Read Clifford D. May's column: “What does America owe Iran?”
and then imagine (sit alone in a quiet place for a few minutes and) just imagine
people as helpless as the Palestinians who are totally deprived of clout,
trying to negotiate with the fully armed Jews the return of what they stole
from them.
Be advised that May's column also came under the subtitle:
“Debt to victims is more important than the government's claims.” It was
published on August 9, 2016 in The Washington Times. Before you get to the end
of the piece, you'll have gotten the feeling that trying to negotiate with
these people is like talking to a wall made not of bricks but of mud and animal
dung.
Having explained that to purchase military equipment from America “the Shah of Iran deposited $400 million
into a Pentagon account [but] was overthrown soon after,” May goes on to say
that the White House revealed “the equipment was not transferred and we didn't
return Iran 's
money either.” And this is when Clifford May interjects with the scream:
“Return the money to whom?”
He explains his interjection, but before I tell you about
it; consider the following: A non-Jew converts to Judaism and instantly becomes
a citizen of Israel .
He goes to the West Bank of occupied Palestine
under the protection of the American equipped Israeli army where he pushes a
Palestinian family out of the property it has owned since the beginning of
time, and takes the property. Why is he able to do that?

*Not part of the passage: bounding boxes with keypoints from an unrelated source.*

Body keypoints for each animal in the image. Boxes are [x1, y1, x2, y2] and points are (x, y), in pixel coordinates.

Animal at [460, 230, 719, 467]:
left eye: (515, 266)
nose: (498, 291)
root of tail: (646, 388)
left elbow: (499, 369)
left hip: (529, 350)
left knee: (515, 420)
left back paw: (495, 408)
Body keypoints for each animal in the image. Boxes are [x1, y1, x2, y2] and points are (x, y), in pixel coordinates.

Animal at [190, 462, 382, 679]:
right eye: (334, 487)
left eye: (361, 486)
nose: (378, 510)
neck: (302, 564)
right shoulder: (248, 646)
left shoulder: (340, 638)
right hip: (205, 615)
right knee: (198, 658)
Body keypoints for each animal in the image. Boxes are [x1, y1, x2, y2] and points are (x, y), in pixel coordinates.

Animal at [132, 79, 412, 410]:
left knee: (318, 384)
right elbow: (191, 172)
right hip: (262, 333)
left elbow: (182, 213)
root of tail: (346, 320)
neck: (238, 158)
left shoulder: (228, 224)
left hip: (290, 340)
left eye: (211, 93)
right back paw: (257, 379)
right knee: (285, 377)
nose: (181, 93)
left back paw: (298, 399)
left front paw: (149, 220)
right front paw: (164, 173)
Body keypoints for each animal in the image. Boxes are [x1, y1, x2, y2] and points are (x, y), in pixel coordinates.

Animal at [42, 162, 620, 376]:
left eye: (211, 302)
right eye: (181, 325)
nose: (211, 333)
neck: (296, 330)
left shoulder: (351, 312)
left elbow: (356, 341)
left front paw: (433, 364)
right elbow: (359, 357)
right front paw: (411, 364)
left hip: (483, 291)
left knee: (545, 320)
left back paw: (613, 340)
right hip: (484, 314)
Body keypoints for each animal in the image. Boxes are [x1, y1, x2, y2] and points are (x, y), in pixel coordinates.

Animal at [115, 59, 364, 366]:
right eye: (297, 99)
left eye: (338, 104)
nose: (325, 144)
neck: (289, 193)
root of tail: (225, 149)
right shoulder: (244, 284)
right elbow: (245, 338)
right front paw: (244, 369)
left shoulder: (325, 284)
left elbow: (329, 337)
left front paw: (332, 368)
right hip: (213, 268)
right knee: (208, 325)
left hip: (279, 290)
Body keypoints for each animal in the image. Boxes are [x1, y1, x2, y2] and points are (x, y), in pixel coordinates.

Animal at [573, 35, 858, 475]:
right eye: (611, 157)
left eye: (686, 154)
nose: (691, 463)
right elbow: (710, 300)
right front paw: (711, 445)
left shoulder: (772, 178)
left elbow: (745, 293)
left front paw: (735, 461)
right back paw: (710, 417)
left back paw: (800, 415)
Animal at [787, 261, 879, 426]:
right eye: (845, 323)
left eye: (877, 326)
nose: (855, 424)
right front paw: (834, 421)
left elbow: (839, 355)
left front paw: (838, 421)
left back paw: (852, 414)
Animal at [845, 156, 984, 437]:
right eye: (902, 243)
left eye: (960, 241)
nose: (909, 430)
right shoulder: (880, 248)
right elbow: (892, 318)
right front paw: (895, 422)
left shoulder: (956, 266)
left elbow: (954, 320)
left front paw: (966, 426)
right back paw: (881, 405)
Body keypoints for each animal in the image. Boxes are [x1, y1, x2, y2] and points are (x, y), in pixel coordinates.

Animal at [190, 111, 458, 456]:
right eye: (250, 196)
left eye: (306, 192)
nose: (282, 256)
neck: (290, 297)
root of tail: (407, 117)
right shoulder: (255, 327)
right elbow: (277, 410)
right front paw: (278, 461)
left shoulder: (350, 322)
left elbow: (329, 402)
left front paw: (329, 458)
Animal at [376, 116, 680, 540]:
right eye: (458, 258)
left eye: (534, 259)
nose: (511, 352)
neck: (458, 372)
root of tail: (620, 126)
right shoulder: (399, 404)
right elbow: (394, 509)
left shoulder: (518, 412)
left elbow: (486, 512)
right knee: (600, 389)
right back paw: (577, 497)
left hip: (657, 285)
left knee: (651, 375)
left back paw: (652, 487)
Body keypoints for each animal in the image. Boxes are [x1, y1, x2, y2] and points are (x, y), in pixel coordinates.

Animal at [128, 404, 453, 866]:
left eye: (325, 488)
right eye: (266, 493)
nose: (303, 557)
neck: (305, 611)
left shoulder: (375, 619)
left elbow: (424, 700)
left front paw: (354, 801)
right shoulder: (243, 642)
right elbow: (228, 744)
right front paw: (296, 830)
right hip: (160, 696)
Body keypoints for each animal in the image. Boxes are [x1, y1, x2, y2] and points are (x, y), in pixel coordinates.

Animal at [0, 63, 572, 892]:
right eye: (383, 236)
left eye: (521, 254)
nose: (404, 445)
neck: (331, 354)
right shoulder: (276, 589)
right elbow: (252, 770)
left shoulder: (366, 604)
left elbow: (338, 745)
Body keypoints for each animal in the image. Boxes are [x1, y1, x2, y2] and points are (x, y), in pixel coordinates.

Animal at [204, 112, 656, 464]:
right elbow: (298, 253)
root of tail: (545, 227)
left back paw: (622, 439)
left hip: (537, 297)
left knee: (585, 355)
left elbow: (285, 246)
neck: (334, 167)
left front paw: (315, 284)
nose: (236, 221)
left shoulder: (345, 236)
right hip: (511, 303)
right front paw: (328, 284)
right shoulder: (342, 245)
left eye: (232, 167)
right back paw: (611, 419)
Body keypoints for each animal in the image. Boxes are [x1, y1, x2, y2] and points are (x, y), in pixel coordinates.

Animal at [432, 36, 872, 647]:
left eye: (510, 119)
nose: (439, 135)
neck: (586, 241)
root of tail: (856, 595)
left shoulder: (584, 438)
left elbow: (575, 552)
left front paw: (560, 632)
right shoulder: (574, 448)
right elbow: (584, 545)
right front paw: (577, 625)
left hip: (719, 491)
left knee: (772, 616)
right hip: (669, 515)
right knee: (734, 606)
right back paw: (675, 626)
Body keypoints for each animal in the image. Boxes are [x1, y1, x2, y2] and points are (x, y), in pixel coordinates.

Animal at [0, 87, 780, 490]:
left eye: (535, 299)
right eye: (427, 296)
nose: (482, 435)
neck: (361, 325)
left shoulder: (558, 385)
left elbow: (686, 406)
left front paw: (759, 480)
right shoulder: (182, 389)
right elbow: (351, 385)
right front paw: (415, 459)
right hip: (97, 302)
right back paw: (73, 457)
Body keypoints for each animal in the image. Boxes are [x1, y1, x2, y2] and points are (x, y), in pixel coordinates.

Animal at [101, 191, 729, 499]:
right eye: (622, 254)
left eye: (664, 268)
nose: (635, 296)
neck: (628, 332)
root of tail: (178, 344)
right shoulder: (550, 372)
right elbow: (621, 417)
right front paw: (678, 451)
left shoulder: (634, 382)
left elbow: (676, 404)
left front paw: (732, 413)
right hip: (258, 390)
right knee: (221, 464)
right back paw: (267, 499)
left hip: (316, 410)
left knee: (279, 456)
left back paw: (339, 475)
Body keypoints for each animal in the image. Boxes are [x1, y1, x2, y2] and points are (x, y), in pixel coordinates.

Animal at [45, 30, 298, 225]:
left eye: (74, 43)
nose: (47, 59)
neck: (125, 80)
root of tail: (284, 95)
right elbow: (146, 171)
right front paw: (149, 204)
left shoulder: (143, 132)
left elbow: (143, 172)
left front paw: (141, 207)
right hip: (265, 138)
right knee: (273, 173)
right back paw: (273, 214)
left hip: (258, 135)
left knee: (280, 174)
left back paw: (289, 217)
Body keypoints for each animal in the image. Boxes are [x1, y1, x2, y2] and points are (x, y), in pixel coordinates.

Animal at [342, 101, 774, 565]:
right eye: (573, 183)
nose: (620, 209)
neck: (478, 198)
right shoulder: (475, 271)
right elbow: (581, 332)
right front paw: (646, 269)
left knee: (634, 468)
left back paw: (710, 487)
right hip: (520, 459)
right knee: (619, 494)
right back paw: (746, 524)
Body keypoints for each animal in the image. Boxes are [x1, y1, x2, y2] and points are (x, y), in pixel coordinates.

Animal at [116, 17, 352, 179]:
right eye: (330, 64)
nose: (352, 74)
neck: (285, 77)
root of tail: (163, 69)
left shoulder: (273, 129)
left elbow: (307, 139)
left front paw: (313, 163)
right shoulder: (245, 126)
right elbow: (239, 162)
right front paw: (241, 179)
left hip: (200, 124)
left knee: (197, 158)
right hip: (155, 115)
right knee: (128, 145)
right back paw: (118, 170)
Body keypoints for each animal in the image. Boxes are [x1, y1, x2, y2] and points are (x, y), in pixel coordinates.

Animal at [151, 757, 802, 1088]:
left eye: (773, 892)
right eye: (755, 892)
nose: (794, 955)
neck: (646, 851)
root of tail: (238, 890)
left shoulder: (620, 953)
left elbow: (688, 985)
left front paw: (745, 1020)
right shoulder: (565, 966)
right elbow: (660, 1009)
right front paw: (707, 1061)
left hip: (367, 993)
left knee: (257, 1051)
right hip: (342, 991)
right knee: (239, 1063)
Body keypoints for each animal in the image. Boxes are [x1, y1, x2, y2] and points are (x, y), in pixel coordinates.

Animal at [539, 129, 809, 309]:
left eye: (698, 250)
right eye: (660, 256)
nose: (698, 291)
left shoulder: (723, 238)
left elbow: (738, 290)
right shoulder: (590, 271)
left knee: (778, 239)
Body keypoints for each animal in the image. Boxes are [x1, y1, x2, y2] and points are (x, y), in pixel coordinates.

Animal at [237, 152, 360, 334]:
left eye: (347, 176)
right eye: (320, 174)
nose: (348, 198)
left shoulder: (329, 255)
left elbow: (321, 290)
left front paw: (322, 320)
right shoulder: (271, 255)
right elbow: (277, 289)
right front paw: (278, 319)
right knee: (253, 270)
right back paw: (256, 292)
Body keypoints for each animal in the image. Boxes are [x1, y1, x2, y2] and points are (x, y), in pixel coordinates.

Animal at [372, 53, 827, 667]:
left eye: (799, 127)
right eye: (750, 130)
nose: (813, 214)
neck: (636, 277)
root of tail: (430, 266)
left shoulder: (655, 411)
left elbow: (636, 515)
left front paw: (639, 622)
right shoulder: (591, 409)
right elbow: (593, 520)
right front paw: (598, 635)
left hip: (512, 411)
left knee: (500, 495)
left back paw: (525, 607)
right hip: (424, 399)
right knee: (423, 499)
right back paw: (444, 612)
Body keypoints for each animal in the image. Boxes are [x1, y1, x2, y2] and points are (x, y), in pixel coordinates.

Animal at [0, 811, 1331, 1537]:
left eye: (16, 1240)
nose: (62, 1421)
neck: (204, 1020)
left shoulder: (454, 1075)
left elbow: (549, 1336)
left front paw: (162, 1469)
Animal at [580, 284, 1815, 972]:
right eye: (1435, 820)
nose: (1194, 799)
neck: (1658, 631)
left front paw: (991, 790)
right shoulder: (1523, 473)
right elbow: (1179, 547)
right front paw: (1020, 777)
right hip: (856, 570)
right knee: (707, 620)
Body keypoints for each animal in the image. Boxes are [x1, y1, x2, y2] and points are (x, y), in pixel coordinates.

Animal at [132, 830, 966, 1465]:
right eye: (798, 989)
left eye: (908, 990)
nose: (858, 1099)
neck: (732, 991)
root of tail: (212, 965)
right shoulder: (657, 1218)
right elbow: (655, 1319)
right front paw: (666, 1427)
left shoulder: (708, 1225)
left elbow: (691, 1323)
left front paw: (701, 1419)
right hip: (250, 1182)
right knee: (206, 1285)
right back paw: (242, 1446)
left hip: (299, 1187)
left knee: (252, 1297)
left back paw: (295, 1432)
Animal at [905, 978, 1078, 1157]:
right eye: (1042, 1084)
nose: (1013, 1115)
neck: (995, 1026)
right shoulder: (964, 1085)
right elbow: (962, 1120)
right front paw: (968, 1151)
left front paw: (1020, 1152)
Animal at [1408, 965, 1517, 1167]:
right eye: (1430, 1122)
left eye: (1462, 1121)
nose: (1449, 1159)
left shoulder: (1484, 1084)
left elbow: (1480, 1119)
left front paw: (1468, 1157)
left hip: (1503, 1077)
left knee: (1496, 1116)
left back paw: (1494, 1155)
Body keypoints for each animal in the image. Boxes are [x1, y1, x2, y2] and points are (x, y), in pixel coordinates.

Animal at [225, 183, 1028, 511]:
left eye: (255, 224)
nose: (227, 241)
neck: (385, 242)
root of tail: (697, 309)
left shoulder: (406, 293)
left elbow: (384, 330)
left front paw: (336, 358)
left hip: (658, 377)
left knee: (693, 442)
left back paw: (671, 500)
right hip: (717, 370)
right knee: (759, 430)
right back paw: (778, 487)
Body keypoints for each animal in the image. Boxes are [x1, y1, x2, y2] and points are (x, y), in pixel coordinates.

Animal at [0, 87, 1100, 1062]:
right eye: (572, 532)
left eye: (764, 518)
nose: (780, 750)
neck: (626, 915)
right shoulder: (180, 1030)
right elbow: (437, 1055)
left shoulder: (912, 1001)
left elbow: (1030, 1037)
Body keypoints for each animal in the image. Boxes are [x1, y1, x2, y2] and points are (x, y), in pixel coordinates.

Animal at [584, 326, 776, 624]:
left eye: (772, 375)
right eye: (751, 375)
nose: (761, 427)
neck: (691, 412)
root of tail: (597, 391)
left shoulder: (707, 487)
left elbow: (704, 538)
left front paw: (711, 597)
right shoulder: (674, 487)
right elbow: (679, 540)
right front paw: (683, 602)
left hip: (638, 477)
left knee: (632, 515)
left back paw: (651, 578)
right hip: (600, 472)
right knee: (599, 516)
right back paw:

He is able to do it because the Jews argue that no matter to
which ethnic or religious group one belongs, converting to Judaism gives him
the Jewish identity that connects him to Palestine .
He thus acquires all the rights and privileges of the “Jewish people,”
including the unquestioned military, financial and diplomatic support that America bestows
on this sort of crimes against humanity.
Now look at the explanation that Clifford May gives to
justify the interjection ‘return the money to whom?’ Here is how he explains
it: “At what point does the property of a government that has been toppled
become the rightful possession of those who have done the toppling?
International law is murky on this matter.” And there must be millions of
Palestinians who are now interjecting: “By what logic does a convert to a
religion acquire instant ownership of a property that has been in the hands of
others since the beginning of time?”
Despite the fact that America unabashedly protects Jewish
savagery in Palestine, including the demand that Palestinian leaders ought to
sit with the Jews – deprived as they are of any clout – and negotiate the
surrender of their country to a wall of mud and dung, America was wise enough
not to use a similar logic on the Iranians. In fact, Clifford May cites the
names of five American presidents who refrained from doing so.
Here is what he says in that regard: (1) “President Carter
negotiated the Algiers Accord, agreeing that Iran 's rulers would be granted
immunity from criminal or civil penalties.” (2) “President Reagan could have
revoked it but did not.” (3) “President Bill Clinton considered [but only so] using
the $400 million to pay [those] who won judgments against Iran in U.S. courts.” (4) President George
W. Bush could have reimbursed the Treasury using frozen Iranian funds. He did
not. (5) President Obama boasted that the United
States and Iran
are settling an Iranian claim, and Iran
will be returned its own funds, including appropriate interest but much less
than the amount that Iran
sought”.
Did you think for a moment that Clifford May would look at
the word “interest” and not pull his hair off his skull? Well, maybe he didn't,
but he did something else. He screamed: “Shouldn't there be some controversy
over the notion of 'appropriate interest' – which is how the $400 million
'owed' to Iran
rose to the $1.7 billion that is being paid?” In fact, there was controversy as
shown in the saying: “less than the amount that Iran sought”.
If Clifford May and those in his organization cannot do the
math that shows America negotiated a good deal for itself, here is how it is
done: 1.7 billion divided by 400 million means that the principal grew to 4.25
times its original size. This happened over a 36-year period of compounded
interest. You now take the 36th root of 4.25, and that shows an
annual compounded increase of 4.1 percent.